Am Zielort lehnte ich das Rad gegen die Wand des Heuschobers, stellte die Petroleumlampe ab und lauschte. Alles war ruhig. Mir war mulmig zumute und meine Hände zitterten, als ich ein Streichholz entfachte und an den Docht hielt. Ich drehte die Flamme hoch, öffnete die Tür, warf die Lampe im hohen Bogen auf die Strohballen und suchte augenblicklich das Weite. In sicherer Entfernung hielt ich an und schaute zurück. Schwarz hob sich die Scheune vom Nachthimmel ab. Nur ein paar Sekunden vergingen, die mir wie eine Ewigkeit erschienen, als ich einen Lichtschein durch die Ritzen der Wandbretter sah, der sich zunehmend ausbreitete.
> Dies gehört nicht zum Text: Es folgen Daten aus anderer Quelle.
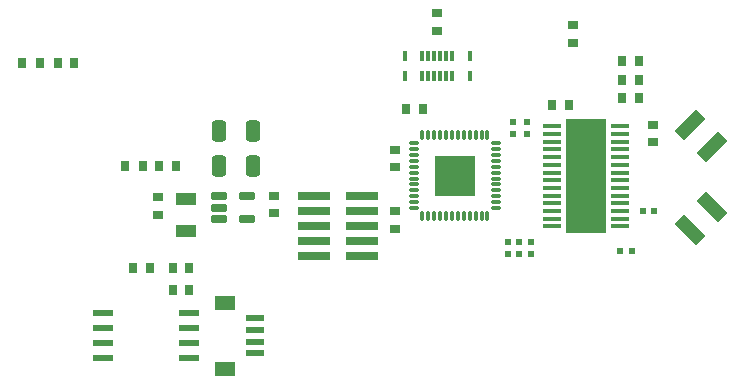
<source format=gtp>
G04*
G04 #@! TF.GenerationSoftware,Altium Limited,CircuitStudio,1.5.2 (30)*
G04*
G04 Layer_Color=7318015*
%FSLAX25Y25*%
%MOIN*%
G70*
G01*
G75*
%ADD12R,0.10866X0.02559*%
%ADD13R,0.03150X0.03543*%
G04:AMPARAMS|DCode=14|XSize=67.72mil|YSize=23.23mil|CornerRadius=2.9mil|HoleSize=0mil|Usage=FLASHONLY|Rotation=0.000|XOffset=0mil|YOffset=0mil|HoleType=Round|Shape=RoundedRectangle|*
%AMROUNDEDRECTD14*
21,1,0.06772,0.01742,0,0,0.0*
21,1,0.06191,0.02323,0,0,0.0*
1,1,0.00581,0.03096,-0.00871*
1,1,0.00581,-0.03096,-0.00871*
1,1,0.00581,-0.03096,0.00871*
1,1,0.00581,0.03096,0.00871*
%
%ADD14ROUNDEDRECTD14*%
%ADD15R,0.01181X0.03425*%
%ADD16R,0.02756X0.03543*%
G04:AMPARAMS|DCode=17|XSize=102.36mil|YSize=43.31mil|CornerRadius=0mil|HoleSize=0mil|Usage=FLASHONLY|Rotation=315.000|XOffset=0mil|YOffset=0mil|HoleType=Round|Shape=Rectangle|*
%AMROTATEDRECTD17*
4,1,4,-0.05150,0.02088,-0.02088,0.05150,0.05150,-0.02088,0.02088,-0.05150,-0.05150,0.02088,0.0*
%
%ADD17ROTATEDRECTD17*%

G04:AMPARAMS|DCode=18|XSize=102.36mil|YSize=43.31mil|CornerRadius=0mil|HoleSize=0mil|Usage=FLASHONLY|Rotation=225.000|XOffset=0mil|YOffset=0mil|HoleType=Round|Shape=Rectangle|*
%AMROTATEDRECTD18*
4,1,4,0.02088,0.05150,0.05150,0.02088,-0.02088,-0.05150,-0.05150,-0.02088,0.02088,0.05150,0.0*
%
%ADD18ROTATEDRECTD18*%

%ADD19R,0.13386X0.38189*%
%ADD20R,0.06181X0.01614*%
%ADD21R,0.01969X0.02362*%
%ADD22R,0.03543X0.02756*%
%ADD23R,0.03543X0.03150*%
G04:AMPARAMS|DCode=24|XSize=71.65mil|YSize=48.82mil|CornerRadius=12.21mil|HoleSize=0mil|Usage=FLASHONLY|Rotation=90.000|XOffset=0mil|YOffset=0mil|HoleType=Round|Shape=RoundedRectangle|*
%AMROUNDEDRECTD24*
21,1,0.07165,0.02441,0,0,90.0*
21,1,0.04724,0.04882,0,0,90.0*
1,1,0.02441,0.01221,0.02362*
1,1,0.02441,0.01221,-0.02362*
1,1,0.02441,-0.01221,-0.02362*
1,1,0.02441,-0.01221,0.02362*
%
%ADD24ROUNDEDRECTD24*%
%ADD25R,0.06693X0.04331*%
%ADD26R,0.13780X0.13780*%
G04:AMPARAMS|DCode=27|XSize=31.89mil|YSize=10.24mil|CornerRadius=1.28mil|HoleSize=0mil|Usage=FLASHONLY|Rotation=90.000|XOffset=0mil|YOffset=0mil|HoleType=Round|Shape=RoundedRectangle|*
%AMROUNDEDRECTD27*
21,1,0.03189,0.00768,0,0,90.0*
21,1,0.02933,0.01024,0,0,90.0*
1,1,0.00256,0.00384,0.01467*
1,1,0.00256,0.00384,-0.01467*
1,1,0.00256,-0.00384,-0.01467*
1,1,0.00256,-0.00384,0.01467*
%
%ADD27ROUNDEDRECTD27*%
G04:AMPARAMS|DCode=28|XSize=10.24mil|YSize=31.89mil|CornerRadius=1.28mil|HoleSize=0mil|Usage=FLASHONLY|Rotation=90.000|XOffset=0mil|YOffset=0mil|HoleType=Round|Shape=RoundedRectangle|*
%AMROUNDEDRECTD28*
21,1,0.01024,0.02933,0,0,90.0*
21,1,0.00768,0.03189,0,0,90.0*
1,1,0.00256,0.01467,0.00384*
1,1,0.00256,0.01467,-0.00384*
1,1,0.00256,-0.01467,-0.00384*
1,1,0.00256,-0.01467,0.00384*
%
%ADD28ROUNDEDRECTD28*%
G04:AMPARAMS|DCode=29|XSize=23.62mil|YSize=53.15mil|CornerRadius=1.77mil|HoleSize=0mil|Usage=FLASHONLY|Rotation=270.000|XOffset=0mil|YOffset=0mil|HoleType=Round|Shape=RoundedRectangle|*
%AMROUNDEDRECTD29*
21,1,0.02362,0.04961,0,0,270.0*
21,1,0.02008,0.05315,0,0,270.0*
1,1,0.00354,-0.02480,-0.01004*
1,1,0.00354,-0.02480,0.01004*
1,1,0.00354,0.02480,0.01004*
1,1,0.00354,0.02480,-0.01004*
%
%ADD29ROUNDEDRECTD29*%
%ADD30R,0.02362X0.01969*%
%ADD31R,0.07087X0.04724*%
%ADD32R,0.06102X0.02362*%
G36*
X353500Y466846D02*
X349047D01*
Y471299D01*
X353500D01*
Y466846D01*
D02*
G37*
G36*
X344953D02*
X340500D01*
Y471299D01*
X344953D01*
Y466846D01*
D02*
G37*
G36*
X393751Y468002D02*
X387649D01*
Y478198D01*
X393751D01*
Y468002D01*
D02*
G37*
G36*
X353500Y475393D02*
X349047D01*
Y479846D01*
X353500D01*
Y475393D01*
D02*
G37*
G36*
X344953D02*
X340500D01*
Y479846D01*
X344953D01*
Y475393D01*
D02*
G37*
D12*
X315953Y446456D02*
D03*
Y451456D02*
D03*
Y456456D02*
D03*
Y461456D02*
D03*
Y466456D02*
D03*
X300047Y446456D02*
D03*
Y451456D02*
D03*
Y456456D02*
D03*
Y461456D02*
D03*
Y466456D02*
D03*
D13*
X252944Y435100D02*
D03*
X258456D02*
D03*
X379401Y497000D02*
D03*
X384913D02*
D03*
X253878Y476702D02*
D03*
X248366D02*
D03*
X220156Y510800D02*
D03*
X214644D02*
D03*
X258456Y442700D02*
D03*
X252944D02*
D03*
D14*
X258252Y427500D02*
D03*
Y422500D02*
D03*
Y417500D02*
D03*
Y412500D02*
D03*
X229748D02*
D03*
Y417500D02*
D03*
Y422500D02*
D03*
Y427500D02*
D03*
D15*
X346021Y506494D02*
D03*
X344053D02*
D03*
X336179D02*
D03*
X338147D02*
D03*
X342084D02*
D03*
X340116D02*
D03*
X351927D02*
D03*
X330273D02*
D03*
X346021Y513306D02*
D03*
X344053D02*
D03*
X336179D02*
D03*
X338147D02*
D03*
X342084D02*
D03*
X340116D02*
D03*
X351927D02*
D03*
X330273D02*
D03*
D16*
X402547Y511500D02*
D03*
X408453D02*
D03*
X408453Y505346D02*
D03*
X402547D02*
D03*
X402547Y499346D02*
D03*
X408453D02*
D03*
X330547Y495500D02*
D03*
X336453D02*
D03*
X236947Y476702D02*
D03*
X242853D02*
D03*
X202647Y510800D02*
D03*
X208553D02*
D03*
X239547Y442700D02*
D03*
X245453D02*
D03*
D17*
X432758Y462758D02*
D03*
X425242Y455242D02*
D03*
D18*
X432758Y482742D02*
D03*
X425242Y490258D02*
D03*
D19*
X390700Y473100D02*
D03*
D20*
X379401Y456466D02*
D03*
Y459025D02*
D03*
Y461584D02*
D03*
Y464143D02*
D03*
Y466702D02*
D03*
Y469262D02*
D03*
Y471820D02*
D03*
Y474380D02*
D03*
Y476939D02*
D03*
Y479498D02*
D03*
Y482057D02*
D03*
Y484616D02*
D03*
Y487175D02*
D03*
Y489734D02*
D03*
X401999D02*
D03*
Y487175D02*
D03*
Y484616D02*
D03*
Y482057D02*
D03*
Y479498D02*
D03*
Y476939D02*
D03*
Y474380D02*
D03*
Y471820D02*
D03*
Y469262D02*
D03*
Y466702D02*
D03*
Y464143D02*
D03*
Y461584D02*
D03*
Y459025D02*
D03*
Y456466D02*
D03*
D21*
X371000Y487175D02*
D03*
Y491112D02*
D03*
X366500D02*
D03*
Y487175D02*
D03*
X368450Y451069D02*
D03*
Y447132D02*
D03*
X372200Y451069D02*
D03*
Y447132D02*
D03*
X364700D02*
D03*
Y451069D02*
D03*
D22*
X341100Y527453D02*
D03*
Y521547D02*
D03*
X327000Y455550D02*
D03*
Y461456D02*
D03*
X386500Y517547D02*
D03*
Y523453D02*
D03*
X247901Y460322D02*
D03*
Y466227D02*
D03*
D23*
X327000Y476299D02*
D03*
Y481811D02*
D03*
X286700Y460944D02*
D03*
Y466456D02*
D03*
X413000Y484616D02*
D03*
Y490128D02*
D03*
D24*
X268200Y476702D02*
D03*
X279538D02*
D03*
X268200Y488346D02*
D03*
X279538D02*
D03*
D25*
X257401Y454810D02*
D03*
Y465440D02*
D03*
D26*
X347000Y473346D02*
D03*
D27*
X336173Y486929D02*
D03*
X338142D02*
D03*
X340110D02*
D03*
X342079D02*
D03*
X344047D02*
D03*
X346016D02*
D03*
X347984D02*
D03*
X349953D02*
D03*
X351921D02*
D03*
X353890D02*
D03*
X355858D02*
D03*
X357827D02*
D03*
Y459763D02*
D03*
X355858D02*
D03*
X353890D02*
D03*
X351921D02*
D03*
X349953D02*
D03*
X347984D02*
D03*
X346016D02*
D03*
X344047D02*
D03*
X342079D02*
D03*
X340110D02*
D03*
X338142D02*
D03*
X336173D02*
D03*
D28*
X333417Y462519D02*
D03*
Y464488D02*
D03*
Y466456D02*
D03*
Y468425D02*
D03*
Y470393D02*
D03*
Y472362D02*
D03*
Y474330D02*
D03*
Y476299D02*
D03*
Y478267D02*
D03*
Y480236D02*
D03*
Y482204D02*
D03*
Y484173D02*
D03*
X360583D02*
D03*
Y482204D02*
D03*
Y480236D02*
D03*
Y478267D02*
D03*
Y476299D02*
D03*
Y474330D02*
D03*
Y472362D02*
D03*
Y470393D02*
D03*
Y468425D02*
D03*
Y466456D02*
D03*
Y464488D02*
D03*
Y462519D02*
D03*
D29*
X277530Y466424D02*
D03*
Y458944D02*
D03*
X268200D02*
D03*
Y462684D02*
D03*
Y466424D02*
D03*
D30*
X405936Y448154D02*
D03*
X401999D02*
D03*
X409531Y461500D02*
D03*
X413469D02*
D03*
D31*
X270276Y431024D02*
D03*
Y408976D02*
D03*
D32*
X280217Y425906D02*
D03*
Y421969D02*
D03*
Y418031D02*
D03*
Y414094D02*
D03*
M02*

</source>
Das Prasseln von brennendem Stroh drang herüber.
Quälende Schuldgefühle ließen mich frösteln. Nicht Hubert tat mir leid, vielmehr seine Freunde, die wegen ihm verrecken mussten. Nur Knochen würden übrigbleiben, Schädel mit Zähnen, der Rest ein Häufchen Asche. Ich dachte an die armen Eltern und das Leid, das sie ertragen mussten.